Exploring the Limits of Out-of-Distribution Detection

The paper "Exploring the Limits of Out-of-Distribution Detection" investigates the performance boundaries of detecting out-of-distribution (OOD) inputs in deep neural networks, with a particular focus on leveraging large-scale pre-trained transformers. These models demonstrate a marked enhancement over the state-of-the-art (SOTA) across a spectrum of OOD detection tasks involving different data modalities.

The authors present compelling numerical results. For example, in the task of distinguishing CIFAR-100 from CIFAR-10, the application of Vision Transformers (ViT) pre-trained on ImageNet-21k elevates the area under the receiver operating characteristic curve (AUROC) from 85% to 96%. Similarly, in a challenging genomics OOD detection benchmark, the transition to transformers and unsupervised pre-training boosts AUROC from 66% to 77%.

To further ameliorate performance, the authors examine the few-shot outlier exposure setting, hypothesizing that pre-trained transformers are particularly adept at leveraging minimal amounts of outlier data. They show a significant uplift in OOD detection performance with just a handful of outlier examples: achieving an AUROC of 98.7% with one image per OOD class and 99.46% with ten images.

In addition to these strong results, the authors explore a novel application of multi-modal image-text pre-trained transformers, such as CLIP, in using only the names of outlier classes as a source of information—surprising outcomes indicate that this method outshines previous SOTA on standard vision OOD benchmark tasks.

The research has significant implications, theoretically and practically. It points to the potential of large-scale pre-trained transformer models to be less susceptible to shortcut learning and more effective in the nuanced task of near-OOD detection. This exploration of few-shot learning and leveraging of multi-modal resources extends the potential application of these models in domains requiring rigorous safety measures, such as autonomous navigation and healthcare diagnostics.

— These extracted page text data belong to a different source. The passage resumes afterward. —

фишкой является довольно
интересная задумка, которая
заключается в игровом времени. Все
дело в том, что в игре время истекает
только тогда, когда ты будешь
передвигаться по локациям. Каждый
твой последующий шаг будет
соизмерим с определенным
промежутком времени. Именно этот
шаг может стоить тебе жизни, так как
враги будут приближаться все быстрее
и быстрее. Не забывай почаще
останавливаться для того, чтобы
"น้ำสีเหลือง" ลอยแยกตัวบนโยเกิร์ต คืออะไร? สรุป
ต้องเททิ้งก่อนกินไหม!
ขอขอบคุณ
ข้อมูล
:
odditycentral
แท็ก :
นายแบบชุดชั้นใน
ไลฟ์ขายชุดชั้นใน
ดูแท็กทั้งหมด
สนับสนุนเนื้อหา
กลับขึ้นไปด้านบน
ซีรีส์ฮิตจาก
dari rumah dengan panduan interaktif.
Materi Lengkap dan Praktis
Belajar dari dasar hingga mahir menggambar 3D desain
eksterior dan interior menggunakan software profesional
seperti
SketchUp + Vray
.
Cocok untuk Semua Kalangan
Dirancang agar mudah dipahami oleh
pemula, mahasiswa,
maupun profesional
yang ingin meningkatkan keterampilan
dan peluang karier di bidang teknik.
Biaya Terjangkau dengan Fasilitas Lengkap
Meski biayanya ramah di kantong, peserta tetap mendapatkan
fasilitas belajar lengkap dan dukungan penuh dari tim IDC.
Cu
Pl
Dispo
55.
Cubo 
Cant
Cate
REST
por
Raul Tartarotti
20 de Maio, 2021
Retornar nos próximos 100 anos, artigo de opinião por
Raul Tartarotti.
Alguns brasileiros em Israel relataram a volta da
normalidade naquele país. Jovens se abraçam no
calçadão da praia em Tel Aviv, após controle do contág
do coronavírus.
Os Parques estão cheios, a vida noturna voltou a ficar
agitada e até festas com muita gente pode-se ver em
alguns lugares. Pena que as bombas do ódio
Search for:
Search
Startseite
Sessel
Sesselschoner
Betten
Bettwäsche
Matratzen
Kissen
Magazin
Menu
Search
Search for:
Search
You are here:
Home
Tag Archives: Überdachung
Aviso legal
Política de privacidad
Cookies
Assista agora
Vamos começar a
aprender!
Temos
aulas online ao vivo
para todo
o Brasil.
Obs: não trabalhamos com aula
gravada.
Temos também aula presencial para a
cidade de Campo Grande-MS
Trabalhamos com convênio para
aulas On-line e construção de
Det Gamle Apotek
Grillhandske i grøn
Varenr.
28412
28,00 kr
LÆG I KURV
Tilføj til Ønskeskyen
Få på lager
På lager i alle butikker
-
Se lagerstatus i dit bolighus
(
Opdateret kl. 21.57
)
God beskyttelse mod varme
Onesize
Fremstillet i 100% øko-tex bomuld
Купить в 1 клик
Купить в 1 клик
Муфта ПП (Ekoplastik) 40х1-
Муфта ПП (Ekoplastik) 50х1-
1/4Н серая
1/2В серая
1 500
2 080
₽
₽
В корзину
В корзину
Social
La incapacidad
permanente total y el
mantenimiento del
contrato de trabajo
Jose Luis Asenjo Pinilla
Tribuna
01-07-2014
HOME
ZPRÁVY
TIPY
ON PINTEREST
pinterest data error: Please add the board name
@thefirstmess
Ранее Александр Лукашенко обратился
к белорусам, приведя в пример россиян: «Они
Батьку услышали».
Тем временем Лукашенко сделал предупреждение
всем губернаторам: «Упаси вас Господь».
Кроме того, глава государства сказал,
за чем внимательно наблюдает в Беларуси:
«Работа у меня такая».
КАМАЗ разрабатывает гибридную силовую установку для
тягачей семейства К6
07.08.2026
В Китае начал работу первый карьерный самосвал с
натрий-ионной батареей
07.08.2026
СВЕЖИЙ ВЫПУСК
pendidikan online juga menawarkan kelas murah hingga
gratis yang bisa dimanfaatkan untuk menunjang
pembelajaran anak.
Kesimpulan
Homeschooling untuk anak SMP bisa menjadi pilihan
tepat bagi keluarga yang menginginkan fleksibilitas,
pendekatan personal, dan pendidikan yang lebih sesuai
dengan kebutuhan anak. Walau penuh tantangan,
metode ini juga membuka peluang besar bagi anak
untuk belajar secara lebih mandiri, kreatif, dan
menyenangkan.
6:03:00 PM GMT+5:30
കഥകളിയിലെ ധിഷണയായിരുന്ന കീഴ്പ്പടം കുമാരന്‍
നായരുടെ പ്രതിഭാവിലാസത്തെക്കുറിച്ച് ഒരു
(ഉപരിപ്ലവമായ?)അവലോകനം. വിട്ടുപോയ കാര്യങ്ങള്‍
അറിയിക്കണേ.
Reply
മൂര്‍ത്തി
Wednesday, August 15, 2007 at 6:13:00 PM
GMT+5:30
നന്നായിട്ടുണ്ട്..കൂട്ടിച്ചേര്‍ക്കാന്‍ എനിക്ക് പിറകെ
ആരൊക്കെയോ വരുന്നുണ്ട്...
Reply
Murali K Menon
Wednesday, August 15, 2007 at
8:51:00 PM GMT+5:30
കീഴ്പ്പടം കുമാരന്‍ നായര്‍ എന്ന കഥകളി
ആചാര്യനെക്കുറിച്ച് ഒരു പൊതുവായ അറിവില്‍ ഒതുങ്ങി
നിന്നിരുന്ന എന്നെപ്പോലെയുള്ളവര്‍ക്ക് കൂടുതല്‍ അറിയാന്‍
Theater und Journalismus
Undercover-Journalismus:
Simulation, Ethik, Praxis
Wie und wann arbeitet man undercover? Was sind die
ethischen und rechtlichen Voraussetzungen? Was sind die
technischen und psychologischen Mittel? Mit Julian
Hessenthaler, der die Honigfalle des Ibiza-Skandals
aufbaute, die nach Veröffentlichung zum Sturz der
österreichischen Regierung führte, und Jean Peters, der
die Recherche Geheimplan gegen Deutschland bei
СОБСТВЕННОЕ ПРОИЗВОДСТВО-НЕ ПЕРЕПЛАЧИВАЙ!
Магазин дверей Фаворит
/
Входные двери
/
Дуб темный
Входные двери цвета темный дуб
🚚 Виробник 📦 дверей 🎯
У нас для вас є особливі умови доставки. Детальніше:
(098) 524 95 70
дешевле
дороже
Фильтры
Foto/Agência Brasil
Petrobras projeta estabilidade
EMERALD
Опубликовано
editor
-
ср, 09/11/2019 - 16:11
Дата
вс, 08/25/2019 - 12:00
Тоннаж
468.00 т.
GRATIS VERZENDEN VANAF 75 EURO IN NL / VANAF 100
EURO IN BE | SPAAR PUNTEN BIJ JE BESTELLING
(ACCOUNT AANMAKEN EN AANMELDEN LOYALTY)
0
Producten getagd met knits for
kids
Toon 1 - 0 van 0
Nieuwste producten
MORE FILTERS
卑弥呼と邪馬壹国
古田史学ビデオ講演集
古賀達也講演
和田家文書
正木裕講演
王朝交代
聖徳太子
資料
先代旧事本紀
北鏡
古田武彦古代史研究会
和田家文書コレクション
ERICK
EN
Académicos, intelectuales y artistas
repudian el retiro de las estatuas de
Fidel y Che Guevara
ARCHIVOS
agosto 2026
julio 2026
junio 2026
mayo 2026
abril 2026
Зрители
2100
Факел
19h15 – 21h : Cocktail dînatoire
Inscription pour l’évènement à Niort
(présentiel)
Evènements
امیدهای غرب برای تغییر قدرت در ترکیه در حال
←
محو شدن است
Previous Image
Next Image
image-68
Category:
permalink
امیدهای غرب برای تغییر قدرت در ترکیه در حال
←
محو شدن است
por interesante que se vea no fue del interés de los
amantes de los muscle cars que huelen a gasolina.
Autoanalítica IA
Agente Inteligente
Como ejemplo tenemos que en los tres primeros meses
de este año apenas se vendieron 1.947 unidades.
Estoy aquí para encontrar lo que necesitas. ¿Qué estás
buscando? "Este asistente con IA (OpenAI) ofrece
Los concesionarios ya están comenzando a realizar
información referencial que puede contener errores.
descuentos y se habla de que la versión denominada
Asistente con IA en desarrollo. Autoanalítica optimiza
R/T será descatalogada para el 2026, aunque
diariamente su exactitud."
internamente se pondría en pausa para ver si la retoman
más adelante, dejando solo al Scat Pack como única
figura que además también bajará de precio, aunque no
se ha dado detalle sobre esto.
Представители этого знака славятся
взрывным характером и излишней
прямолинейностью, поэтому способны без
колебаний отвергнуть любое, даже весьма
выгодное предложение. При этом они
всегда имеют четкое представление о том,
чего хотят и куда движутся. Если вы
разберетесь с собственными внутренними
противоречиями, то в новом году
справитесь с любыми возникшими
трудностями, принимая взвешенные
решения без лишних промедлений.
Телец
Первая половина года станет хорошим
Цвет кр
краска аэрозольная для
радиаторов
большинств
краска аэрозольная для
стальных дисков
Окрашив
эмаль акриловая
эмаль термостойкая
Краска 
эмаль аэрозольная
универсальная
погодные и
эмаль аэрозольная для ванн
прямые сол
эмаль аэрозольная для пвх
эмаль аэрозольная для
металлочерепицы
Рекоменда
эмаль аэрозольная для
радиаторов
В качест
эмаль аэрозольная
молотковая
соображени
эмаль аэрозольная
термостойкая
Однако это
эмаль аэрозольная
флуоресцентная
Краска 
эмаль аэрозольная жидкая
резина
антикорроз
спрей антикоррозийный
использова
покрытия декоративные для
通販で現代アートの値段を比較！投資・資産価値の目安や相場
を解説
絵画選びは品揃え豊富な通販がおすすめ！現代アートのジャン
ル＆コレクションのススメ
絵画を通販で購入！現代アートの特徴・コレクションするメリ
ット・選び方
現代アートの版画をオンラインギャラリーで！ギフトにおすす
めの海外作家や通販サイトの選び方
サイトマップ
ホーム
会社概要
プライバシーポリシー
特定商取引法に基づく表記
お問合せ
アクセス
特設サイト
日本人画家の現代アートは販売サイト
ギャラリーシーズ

For future directions, further research can explore optimizing unsupervised pre-training strategies to bolster OOD detection performance across more modalities beyond vision and genomics. Additionally, as large models are constrained by data privacy concerns and computational resources, efficient fine-tuning mechanisms and cost-effective deployment strategies warrant additional investigation.

In conclusion, this paper demonstrates that the integration of large-scale pre-trained transformers into the OOD detection paradigm not only enhances existing methodologies but also offers new vistas in ensuring model robustness against distributional shifts, thereby fortifying the safe deployment of machine learning models in complex real-world scenarios.